Quinta do Santinho

Location: Amarante, Portugal
Date: 2015-ongoing
Gross Area: 534 m2
Co-authorship: Rossana Ribeiro
Collaboration: João Dias-Oliveira
Art & Styling: Fernando Marques de Oliveira

Briefing: To transform an old agricultural farm into an agrotourism facility, with five different types of accommodation, while preserving its rural character and the memories of the owners.

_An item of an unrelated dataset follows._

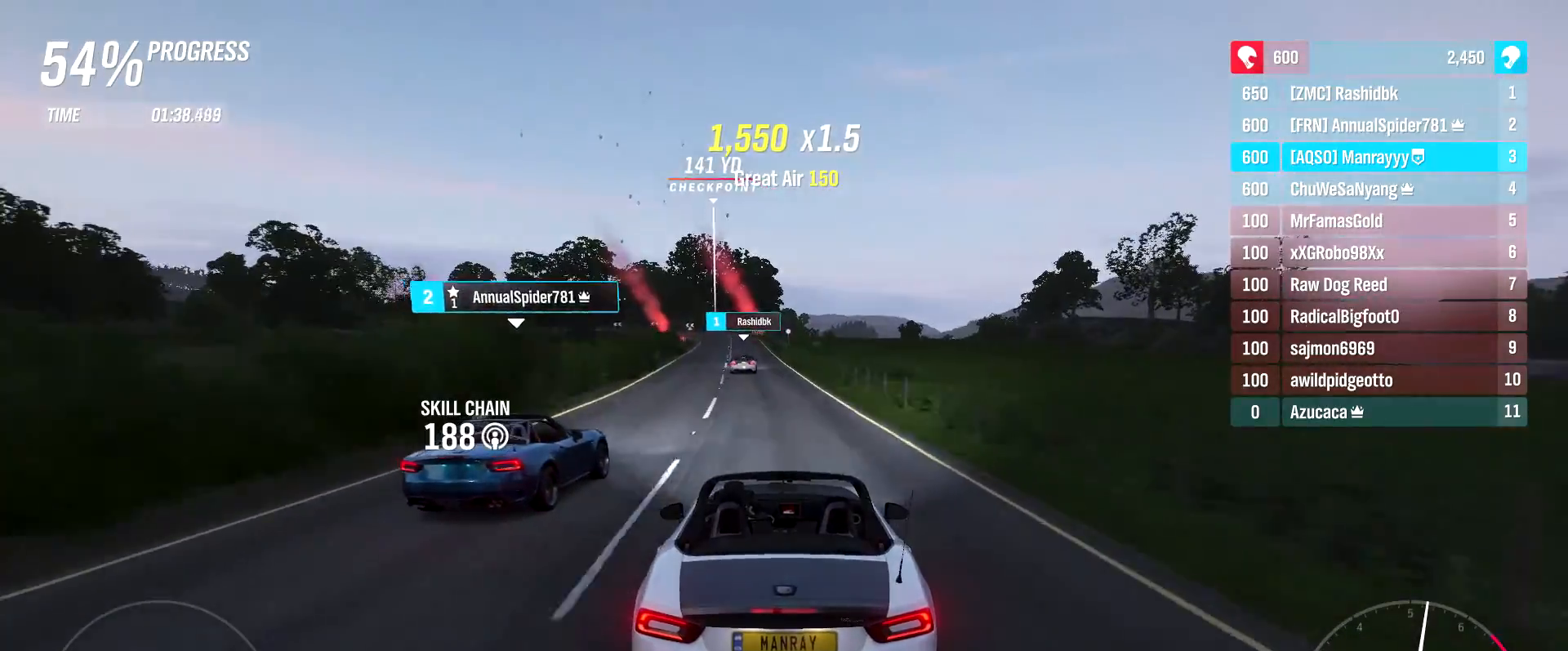
{"buttons": [], "left_stick": "center", "right_stick": "center", "events": [[100, "left_stick", "left"], [267, "left_stick", "center"], [483, "R2", "up"]]}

Intervention: When we visited the farm for the first time, we immediately apprehended the central terrace, with a triangular plan - around which the three buildings that make up the small agricultural nucleus gravitate -, as a privileged social space with a communitarian vocation, of circulation and distribution between the various areas of the property. This functional and representative core has at the same time an intimate character, its centrality being accentuated by a leafy fig tree which functions as a natural dome that tints the light and regulates the temperature, protecting the yard from the intense sun in the warmer months. The general intention of the architectural intervention was to maintain and emphasize the rural spirit already present in the built ensemble and its surroundings, eliminating the dissonant elements, from a stylistic and constructive point of view, that were added over time to the original constructions, preserving the characteristic solutions and seeking to ensure that the introduction of new elements did not detract from the overall image of the existing ones. The new program was organized by locating the service functions on the ground floor, taking advantage of its more direct relationship with the outdoor spaces, and the accommodation spaces on the upper floor, giving them greater privacy. In the treatment of the façades, it was decided to expose the granite stone apparatus whenever possible and an old pink pigment, evocative of the wild fruit culture and “brand image” of the owners’ agricultural production, was used, combining them with a nature inspired green tone on the new wooden frames. In the interiors special attention was paid to the enhancement of pre-existing elements, namely to the wooden structures of floors and roofs, to the ovens of the old kitchen and to the granite mill integrated in the new store/reception of the enterprise, with wood prevailing as the material of choice in the new elements introduced. Some elements of a more vernacular nature, already too deteriorated, were reinterpreted according to contemporary design and technique, with the intention of maintaining the spirit of the place and period of the original construction.